Extracting feature data of feature points of the initial feature map in the detection frame based on the detection frame of the target object and the initial feature map;

Based on the feature data of the feature points of the initial feature map in the detection frame, the instance information of the target object in the image to be detected is determined.
The target detection method according to any one of claims 1 to 11, wherein the target detection method is implemented by a neural network, and the neural network is obtained by training using sample pictures containing labeled target sample objects.
The target detection method according to claim 12, wherein the neural network is obtained by training in the following steps:

Obtain sample images;

Based on the sample image, determine the corner position information of each sample corner point in the sample image and the centripetal offset tensor corresponding to each sample corner point, and the sample corner point represents the target sample object in the sample image. Location;

Predicting the target sample object in the sample image based on the corner position information of each sample corner point in the sample image and the centripetal offset tensor corresponding to each sample corner point;

The network parameter value of the neural network is adjusted based on the predicted target sample object in the sample image and the labeled target sample object in the sample image.
A target detection device includes:

The obtaining part is configured to obtain the image to be detected;

The determining part is configured to determine, based on the image to be detected, the corner position information of each corner point in the image to be detected and the centripetal offset tensor corresponding to each corner point, where the corner points represent the image to be detected The location of the target object in

The detection part is configured to determine the target object in the image to be detected based on the position information of each corner point in the image to be detected and the centripetal offset tensor corresponding to each corner point.
An electronic device includes a processor, a memory, and a bus.
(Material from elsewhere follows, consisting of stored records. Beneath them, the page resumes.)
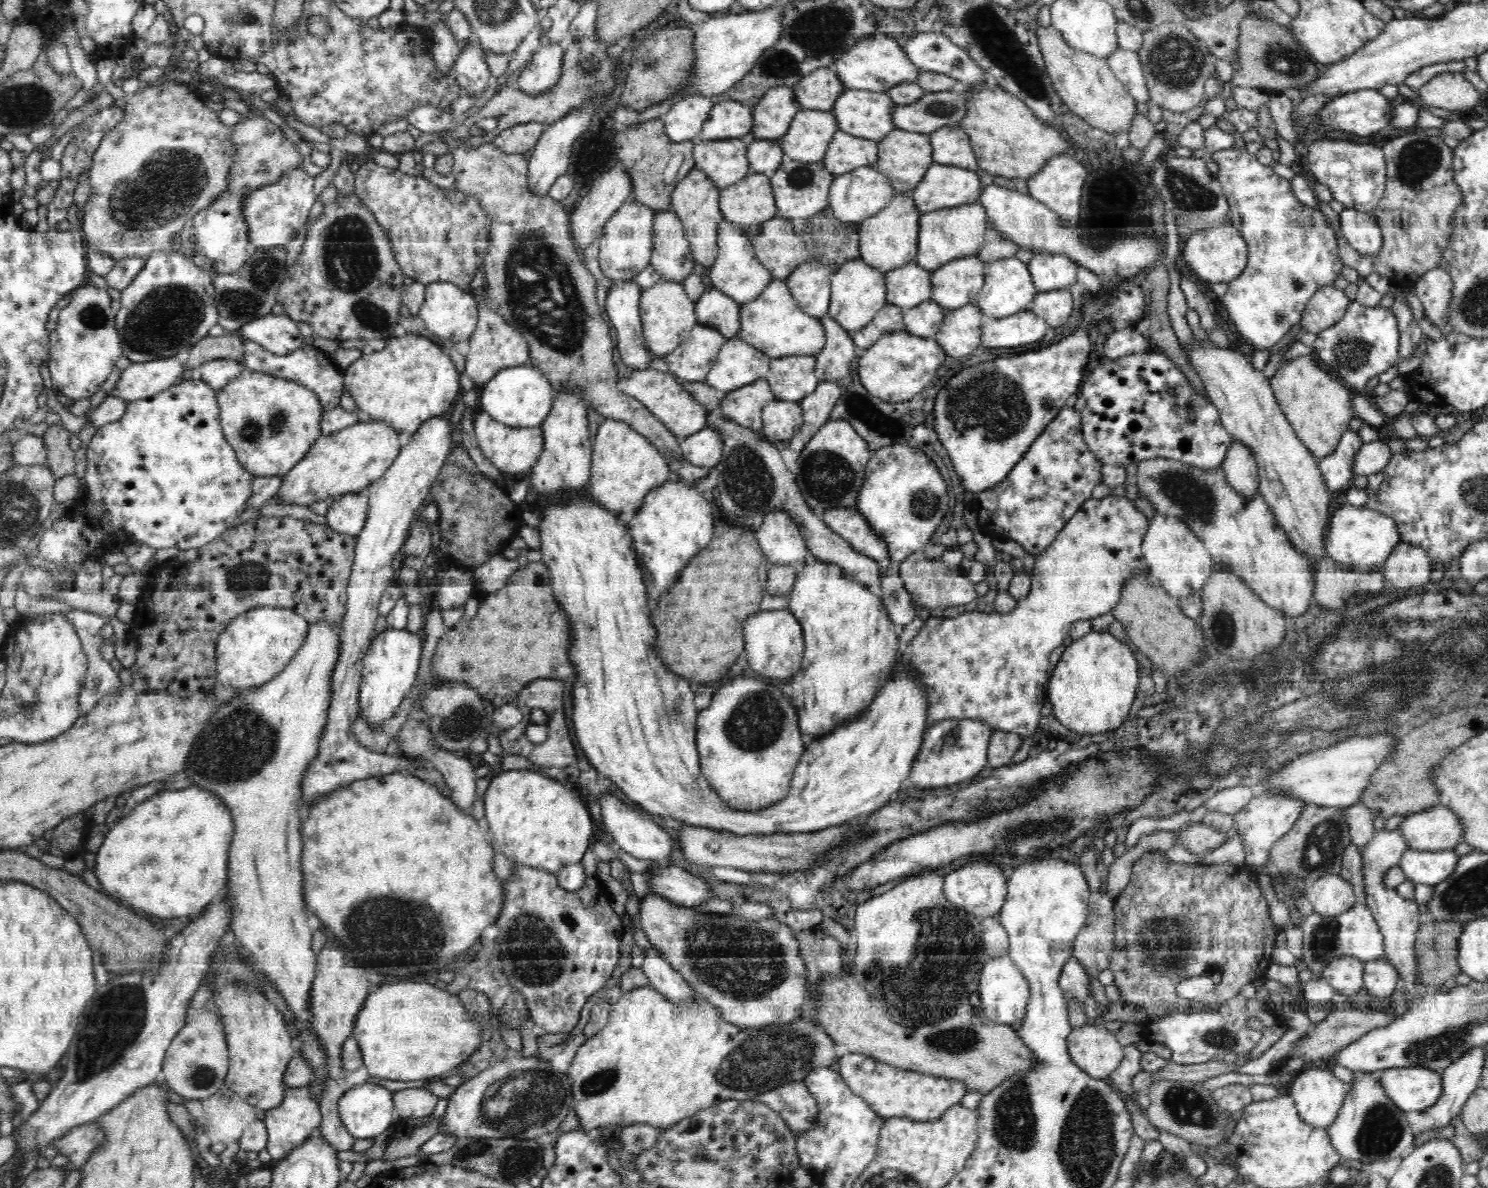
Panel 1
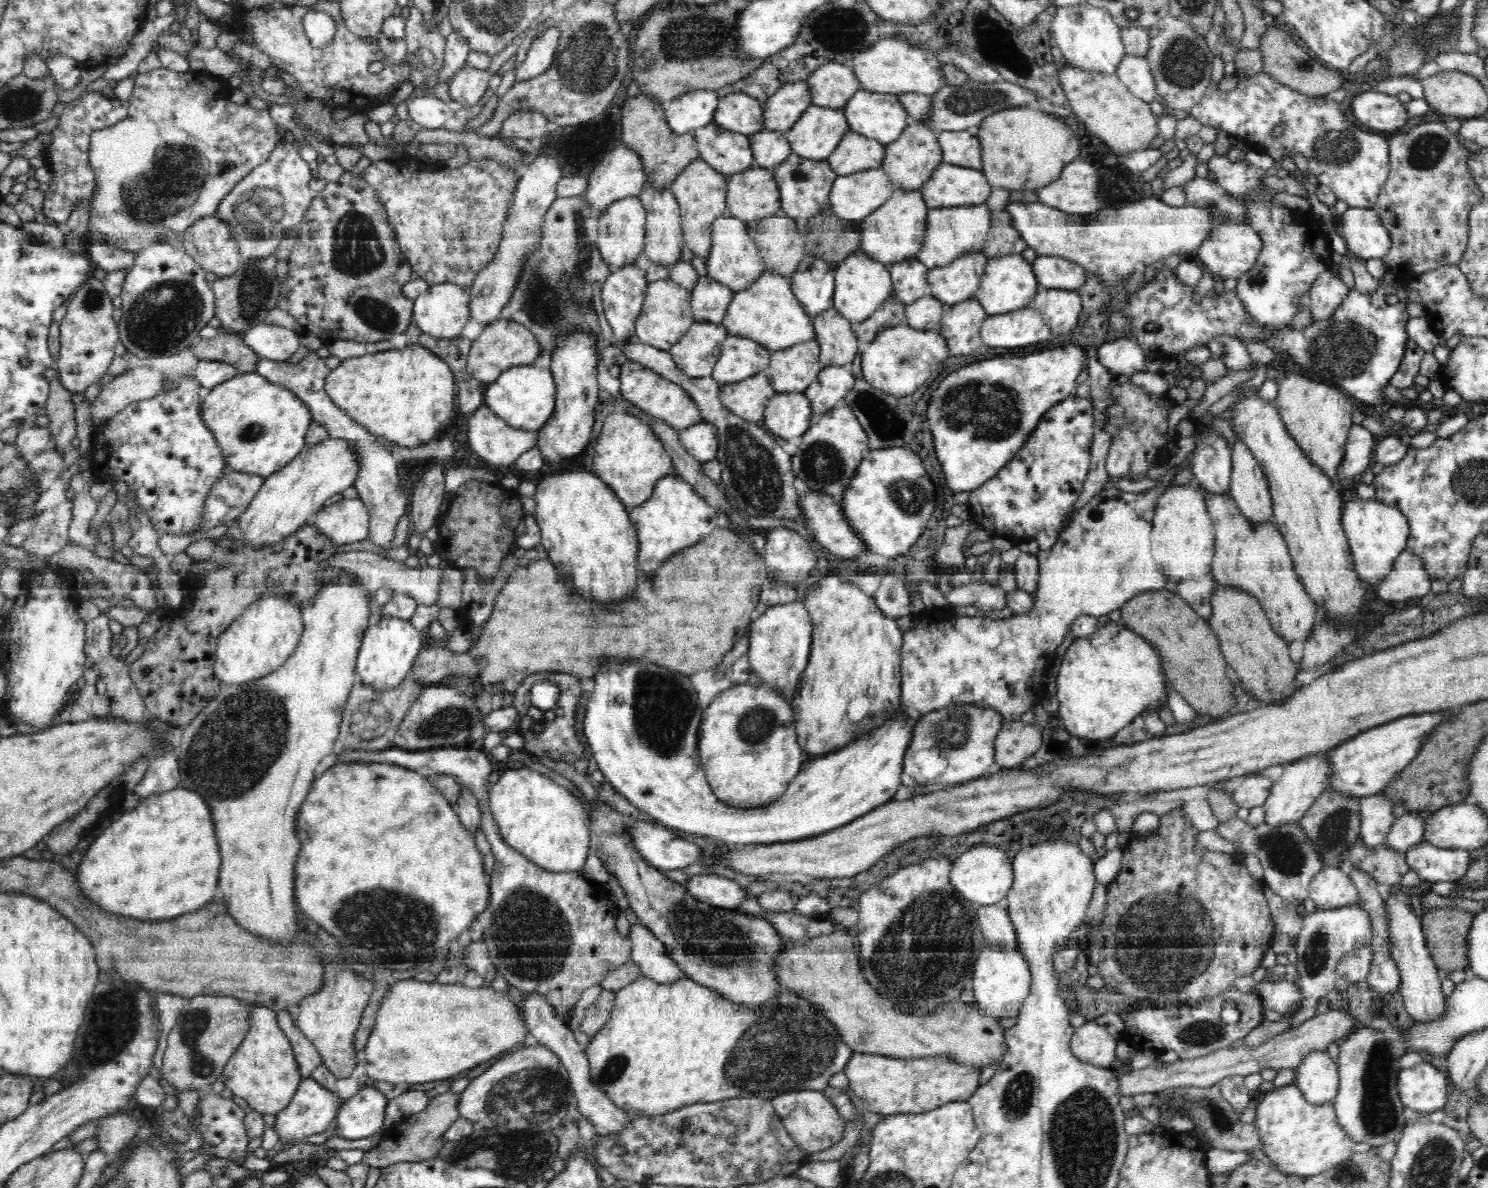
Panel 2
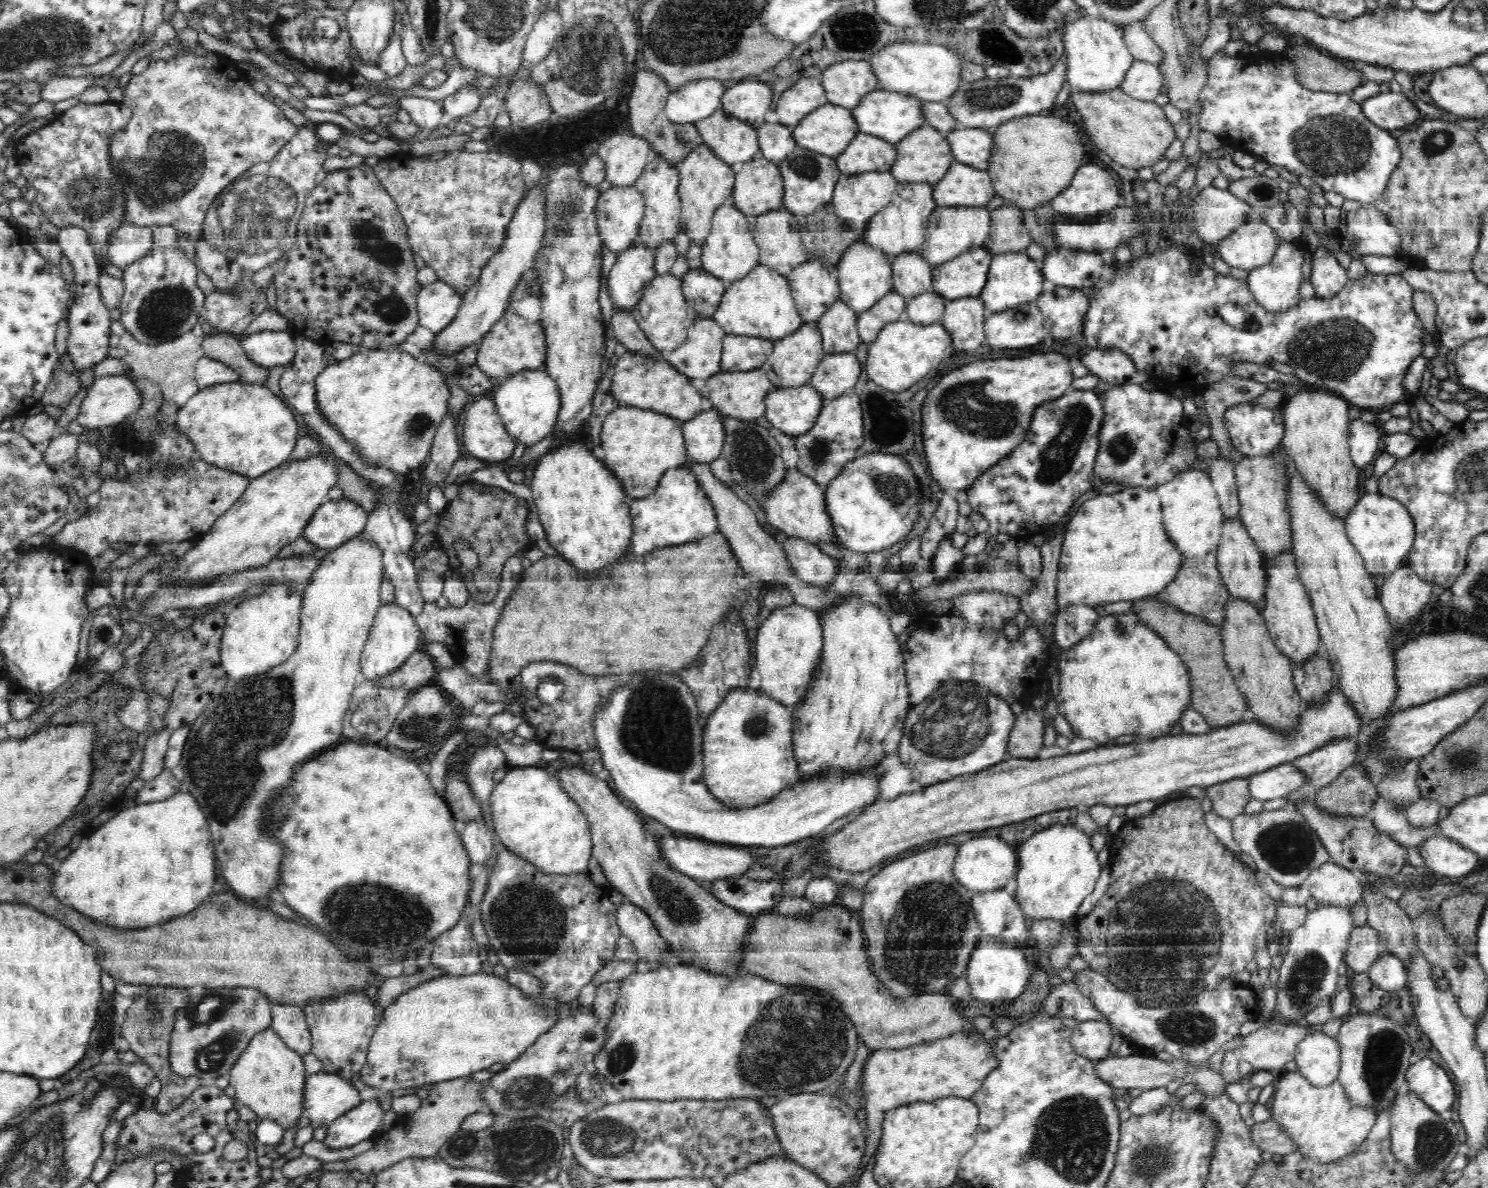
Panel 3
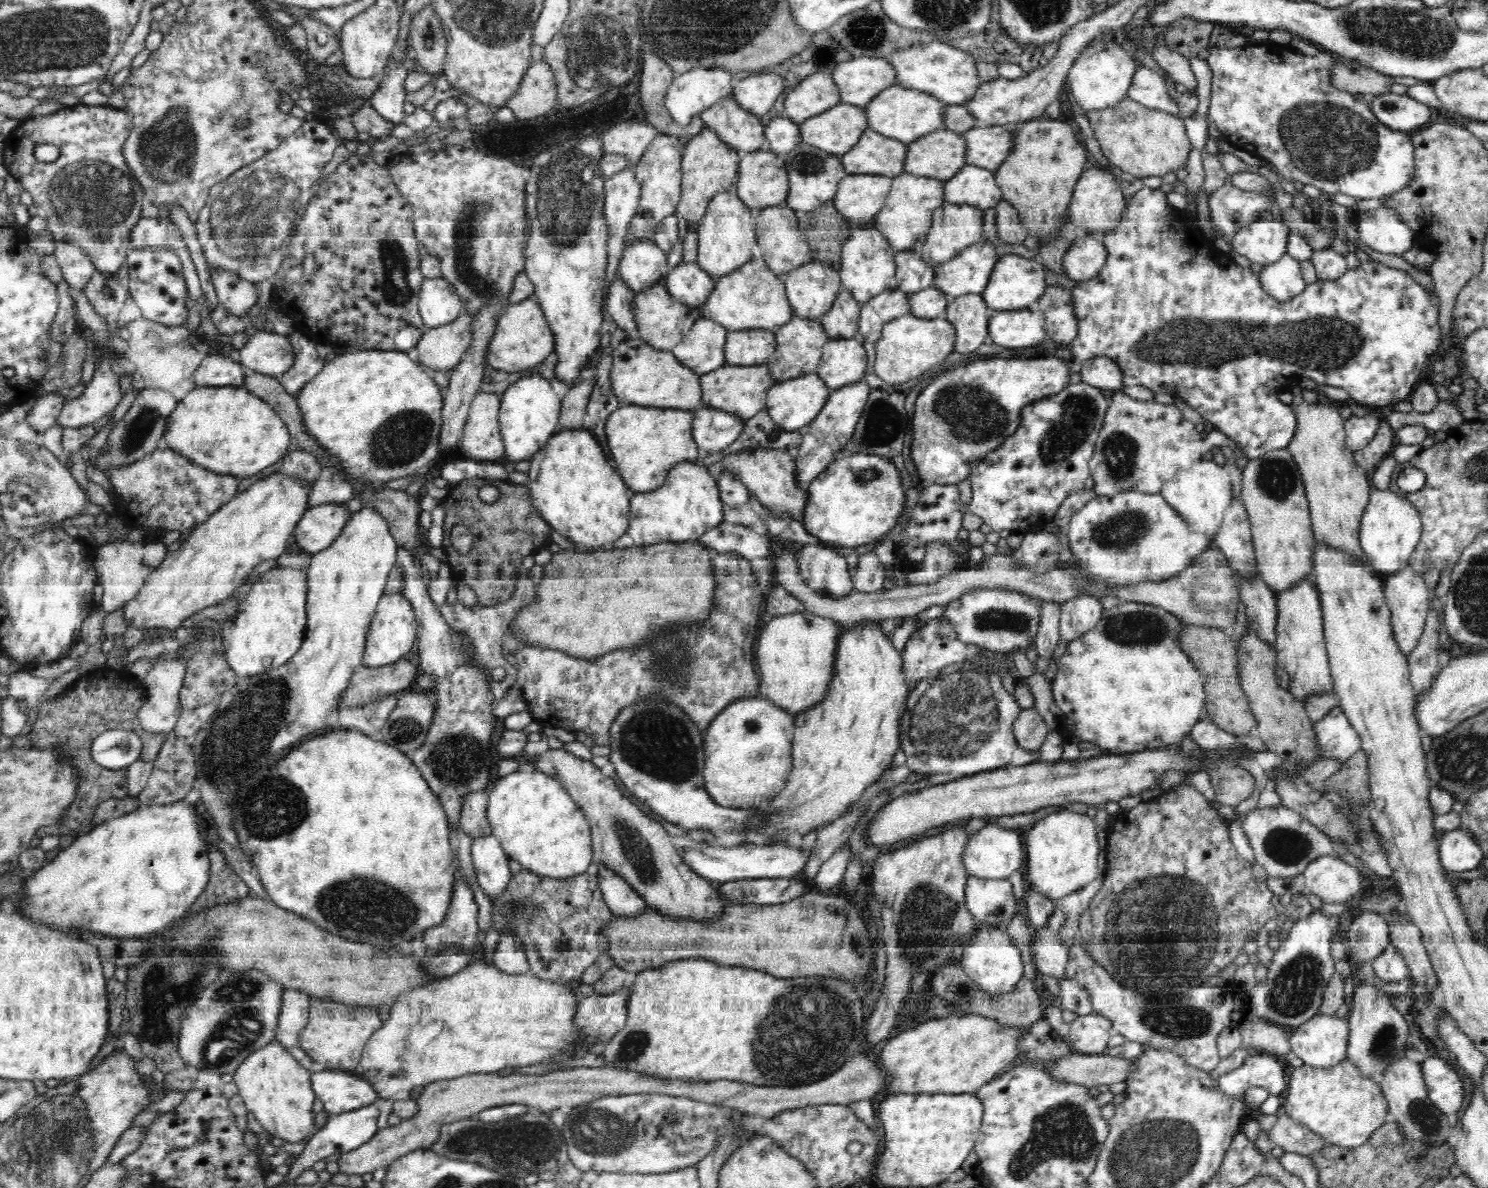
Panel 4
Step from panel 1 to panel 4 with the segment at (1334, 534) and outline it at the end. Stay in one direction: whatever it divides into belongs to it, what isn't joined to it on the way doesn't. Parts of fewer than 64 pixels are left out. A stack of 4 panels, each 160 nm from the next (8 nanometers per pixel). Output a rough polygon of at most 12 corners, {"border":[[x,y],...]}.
{"border":[[1389,488],[1374,489],[1359,526],[1368,567],[1408,567],[1420,513]]}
The memory stores machine-readable instructions executable by the processor. When the electronic device is running, the processor and the memory pass through Bus communication, when the machine-readable instructions are executed by the processor, the steps of the target detection method according to any one of claims 1 to 13 are executed.
A computer-readable storage medium having a computer program stored on the computer-readable storage medium, which executes the steps of the target detection method according to any one of claims 1 to 13 when the computer program is run by a processor.
A computer program, comprising computer-readable code, when the computer-readable code runs in an electronic device, the processor in the electronic device executes the method described in any one of claims 1 to 13 when executed method.